The course begins with simple vocal placement in a mix, where you will also learn the fundamentals of compression and equalization. You’ll further study delays and reverbs before moving to advanced concepts in audio editing, synthetic processing, automatic & graphic pitch correction, time compression, time expansion, flex and elastic audio.
Through analysis and/or hands on projects that the students will post for peer review, the student will gain an understanding of the many choices available to modern record producers as they record and mix with a modern tool set. You’ll see, in action, the Vocoder, Auto-Tune, Melodyne, Elastic Audio, Flex Time, VocAlign, tempo based editing and a host of other file modification protocols that are readily available on most Digital Audio Workstations. This course gives students a thorough look at the expanded choices that have risen in the art of vocal production as a result of these modern tools.
The goal of the course is to help interested novices understand the recordings they are listening to, performers find an expanded language for their recorded voices and for vocal producers to be able to create musically artistic visualizations using singers as their paintbrushes.
Welcome To The Art of Vocal Production Welcome to The Art of Vocal Production!

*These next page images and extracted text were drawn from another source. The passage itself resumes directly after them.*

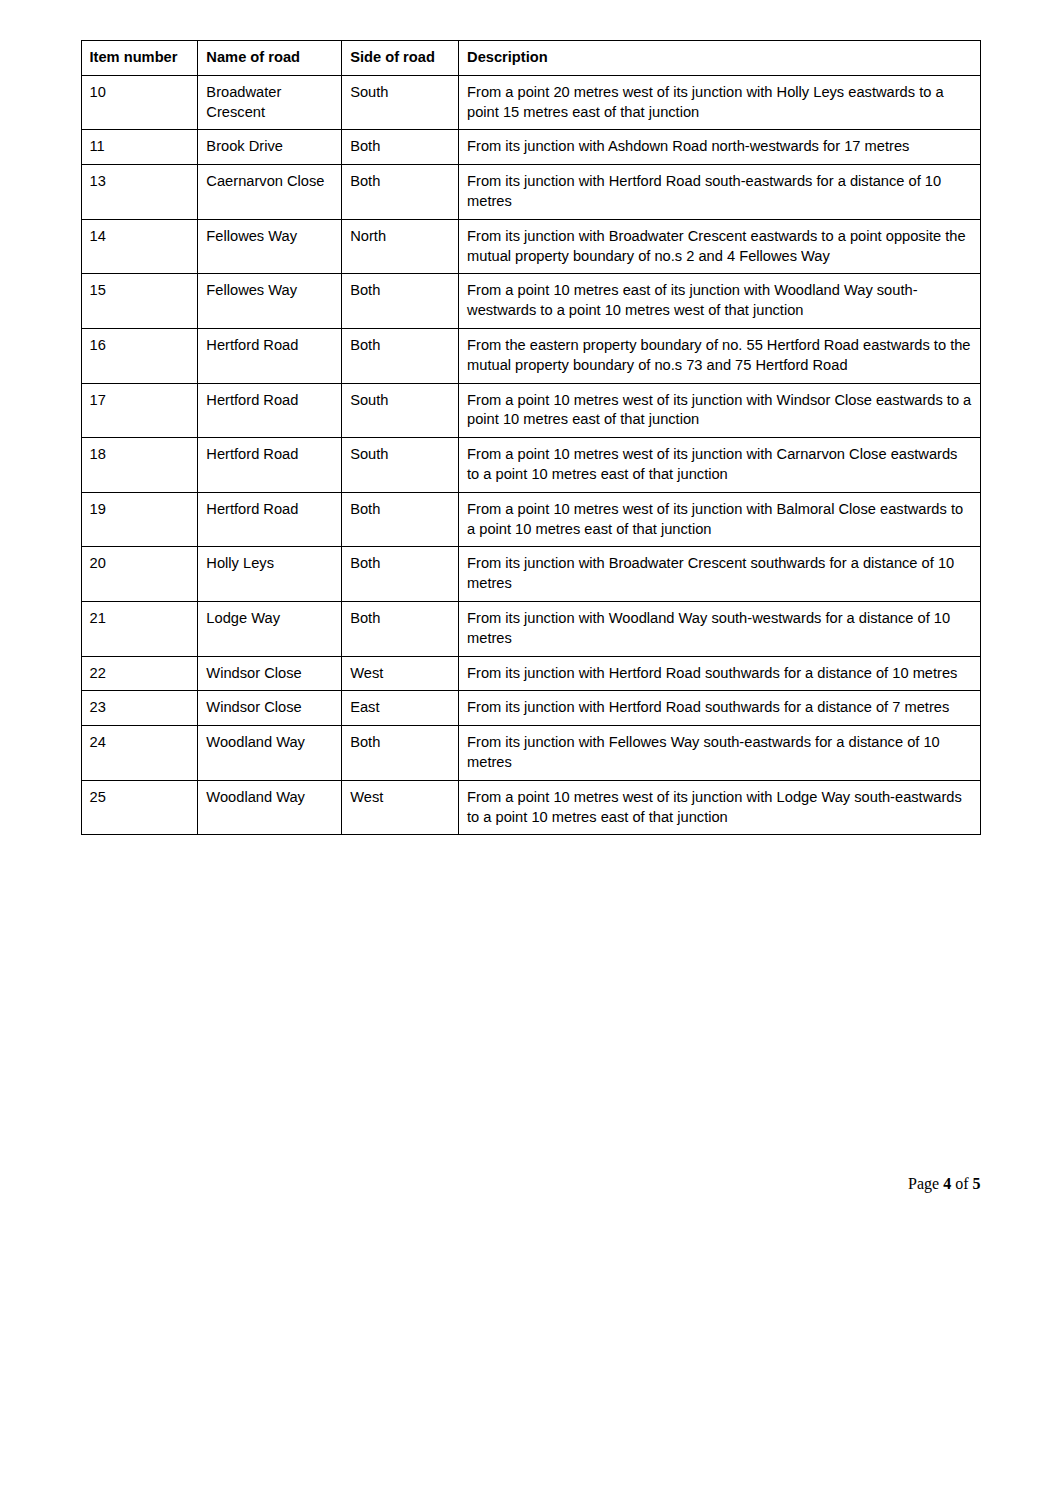| Item number | Name of road | Side of road | Description |
| --- | --- | --- | --- |
| 10 | Broadwater Crescent | South | From a point 20 metres west of its junction with Holly Leys eastwards to a point 15 metres east of that junction |
| 11 | Brook Drive | Both | From its junction with Ashdown Road north-westwards for 17 metres |
| 13 | Caernarvon Close | Both | From its junction with Hertford Road south-eastwards for a distance of 10 metres |
| 14 | Fellowes Way | North | From its junction with Broadwater Crescent eastwards to a point opposite the mutual property boundary of no.s 2 and 4 Fellowes Way |
| 15 | Fellowes Way | Both | From a point 10 metres east of its junction with Woodland Way south-westwards to a point 10 metres west of that junction |
| 16 | Hertford Road | Both | From the eastern property boundary of no. 55 Hertford Road eastwards to the mutual property boundary of no.s 73 and 75 Hertford Road |
| 17 | Hertford Road | South | From a point 10 metres west of its junction with Windsor Close eastwards to a point 10 metres east of that junction |
| 18 | Hertford Road | South | From a point 10 metres west of its junction with Carnarvon Close eastwards to a point 10 metres east of that junction |
| 19 | Hertford Road | Both | From a point 10 metres west of its junction with Balmoral Close eastwards to a point 10 metres east of that junction |
| 20 | Holly Leys | Both | From its junction with Broadwater Crescent southwards for a distance of 10 metres |
| 21 | Lodge Way | Both | From its junction with Woodland Way south-westwards for a distance of 10 metres |
| 22 | Windsor Close | West | From its junction with Hertford Road southwards for a distance of 10 metres |
| 23 | Windsor Close | East | From its junction with Hertford Road southwards for a distance of 7 metres |
| 24 | Woodland Way | Both | From its junction with Fellowes Way south-eastwards for a distance of 10 metres |
| 25 | Woodland Way | West | From a point 10 metres west of its junction with Lodge Way south-eastwards to a point 10 metres east of that junction |
Page 4 of 5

In this module, we will cover all the details about how this course works and what you'll need to know to get the most out of your course experience.
Natural Vocal Design: How Vocal Producers Create By the end of this lesson you will understand vocal placement within the stereo field and how recording a vocalist multiple times can create various types of listening experiences. You will understand level, phase, phantom center, panning, balance, equalization and compression concepts used in modern recordings. Your ability to listen to music will be expanded and you will probably never listen to vocals in music the same way ever again once you have been exposed to these simple concepts
Artificial Vocal Design: How Vocal Producers “Sweeten” the Creation In this lesson, we will lean less on the vocalist and more on tools that can be used to change the way we listen to vocals in music. You will now understand how delays and reverbs have been used in the music you love and their relationship to time and tempo. Your desire to try out some of these techniques will be piqued by the time you finish this lesson.
Vocal Time Compression and Expansion: Tools of the Trade In this lesson the nature of the DAW (Digital Audio Workstation) will be demystified and simplified. You will understand time as an absolute concept, time as a relative concept and further grasp the utility of the sample rate and bit depth parameters in your audio software. You will be shown tools that can change a song from a ballad to a dance record and vice versa. Many modern vocal production tools exist in software that might already be on your computer; but if you do not have such tools, you will document the use of these concepts via in-depth analysis of current and emerging music.
Vocal Pitch Correction and Tuning: More tools of the Trade In this lesson, you will learn some of the industry standard pitch correction and tuning tools. Although you will gain an understanding and appreciation of how easy the job of a vocalist can be when these tools are used, you will also learn that your first lesson in simple performance and placement is still the most potent skill in your art of vocal production arsenal.